The GOP Debates are to policy wonks and political junkies what American Idol is to middle American: drama, underdogs, audiences whooping, yelping, booing, and high-fiving I’m sure, if CNN had turned the cameras more on the audience.
At the center of this spectacle are the four remaining GOP presidential nominee hopefuls in the run up to the Florida primary next week, important because this swing state has coveted-in-the-general-election 29 electoral votes and is the first contest where the Latino vote is significant. The candidates attacked each other as much as President Obama on immigration, housing, jobs, health care, even the moon, a reflection of the high stakes: Mitt Romney needs a strong win after losing South Carolina to Newt Gingrich and in a recount Iowa to Rick Santorum; the former Speaker of the House is trying to deny this to his main rival; the former Senator of Pennsylvania needs a strong showing to attract a rush of cash to continue his under-funded campaign; and Ron Paul, who is well-funded through grass roots efforts, is trying to stay in the race if not as a Republican, rumor has it as a third party candidate.

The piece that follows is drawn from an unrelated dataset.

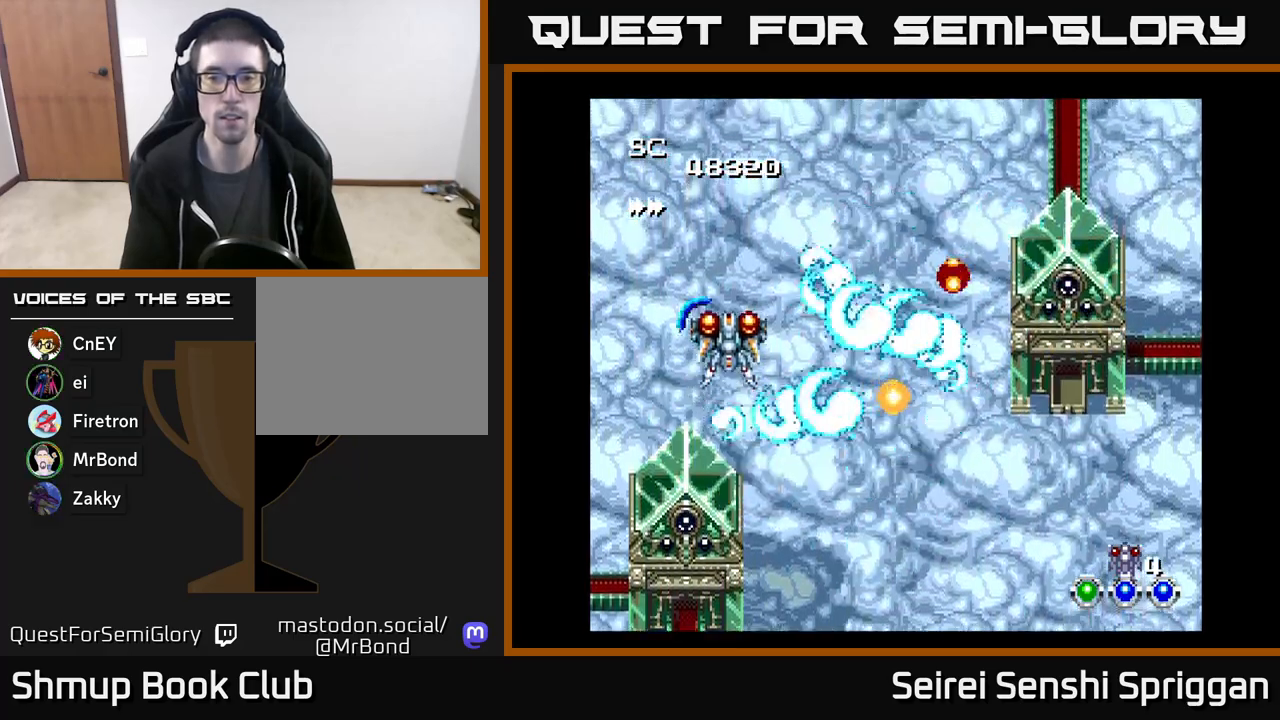
{"buttons": ["X", "DPAD_DOWN"], "events": [[17, "DPAD_RIGHT", "down"], [267, "DPAD_RIGHT", "up"], [283, "DPAD_RIGHT", "down"], [317, "DPAD_UP", "up"], [367, "DPAD_DOWN", "down"], [417, "DPAD_RIGHT", "up"]]}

As it appears in in Fox News Latino where I am a regular politics columnist.
By: Viviana Hurtado
In the last debate before Florida Republicans cast ballots in Tuesday’s primary, the remaining four candidates–Newt Gingrich, Ron Paul, Mitt Romney, and Rick Santorum–vying for the GOP presidential nomination, attacked each other as much as President Obama on immigration, housing, foreign policy, trade with Latin America, health care, and job creation.
“Our problem isn’t 11 million grandmothers”
The first shot fired in Jacksonville was over immigration which should come as no surprise given that the Sunshine State is the first primary where Latino voters’ participation is significant. The field’s top contenders, Mitt Romney and Newt Gingrich, went mano a mano in the CNN-sponsored debate over how to deal with the estimated 11 million undocumented immigrants in the U.S. The former Speaker of the House, who was the first candidate to outline a “compassionate” approach in the Fall, continued advocating for a guest worker program, insisting English be the official language of the U.S. government, and offering residency–not citizenship–to undocumented immigrants who have been in the country for decades and have citizen children and grandchildren.
On immigration, rival Mitt Romney – once thought to be the GOP frontrunner but who lost South Carolina to Gingrich, Iowa to Santorum in a recount, and in some recent polls is locked in a dead heat in Florida with the former Speaker–deflected his hardline by focusing on legal immigration, continuing to push for “self-deportation,” demanding Gingrich pull a Spanish language radio ad calling him “anti-immigrant” which junior Florida Senator Marco Rubio denounced, even claiming his father was born in Mexico. To the Former Speaker’s depiction of Romney as a leader who would deport abuelitas, the former Massachusetts governor shot back to loud cheers from the audience, “our problem isn’t 11 million grandmothers.”
A question on the continuing housing crisis–a particularly raw issue in Florida, the state with the highest rate of delinquent home loans or in foreclosure–provoked some of the most heated exchanges between Romney and Gingrich. At issue is the role of government-backed loan giants Freddie Mac and Fannie Mae in the mortgage mess that touched off the global financial crisis and Freddie/Fannie profits earned by both men. After Romney attacked Gingrich’s lucrative consulting–to not say lobbying–contracts with Freddie Mac, the former Speaker fought back, accusing Romney of making money from investments in these entities. The former Massachusetts governor’s defense of his gains as coming indirectly from investments in mutual funds turned into offense when he reminded Gingrich that he also profitted from mutual funds invested in these companies, stunning the former Speaker into sheepishly answering, “Right.” Romney had delivered a knockout punch.
Rick Santorum also landed some strong jabs, playing to Latinos watching with hardline answers on Cuba which drew applause and cheers (as did Ron Paul’s opposite response advocating a stop to the cold war “red meat” thrown to the powerful Cuban-American community and an opening of a dialogue with a nation that he stated no longer posed a threat of invasion). The former Pennsylvania Senator launched fierce criticisms of President Obama’s foreign and trade policies which he characterized as deplorable, neglectful, and contributing to the “pinking” of Latin America as demonstrated by the election of left-leaning governments such as Venezuela, Nicaragua, Bolivia, Ecuador, and Argentina.
But Santorum saved his most ferocious attack for the former governor of Massachusetts, who he slammed for “Romney-care,” the universal health care legislation passed in the Bay State which served as a template for President Obama’s federal version. Romney defended himself on grounds that he heeded to the desires of his constituents but vowed to repeal the federal law if elected President.
With the debate behind them, the GOP candidates are now in the final stretch, criss-crossing Florida as they try to secure votes for Tuesday’s primary. The stakes are high for Mitt Romney who needs a decisive win to reclaim his frontrunner status; for Gingrich to deny this to Romney; for Santorum to finish strong to secure funding to hire the staff needed to continue; and for Paul to also stay in the race, either as a Republican or third party candidate.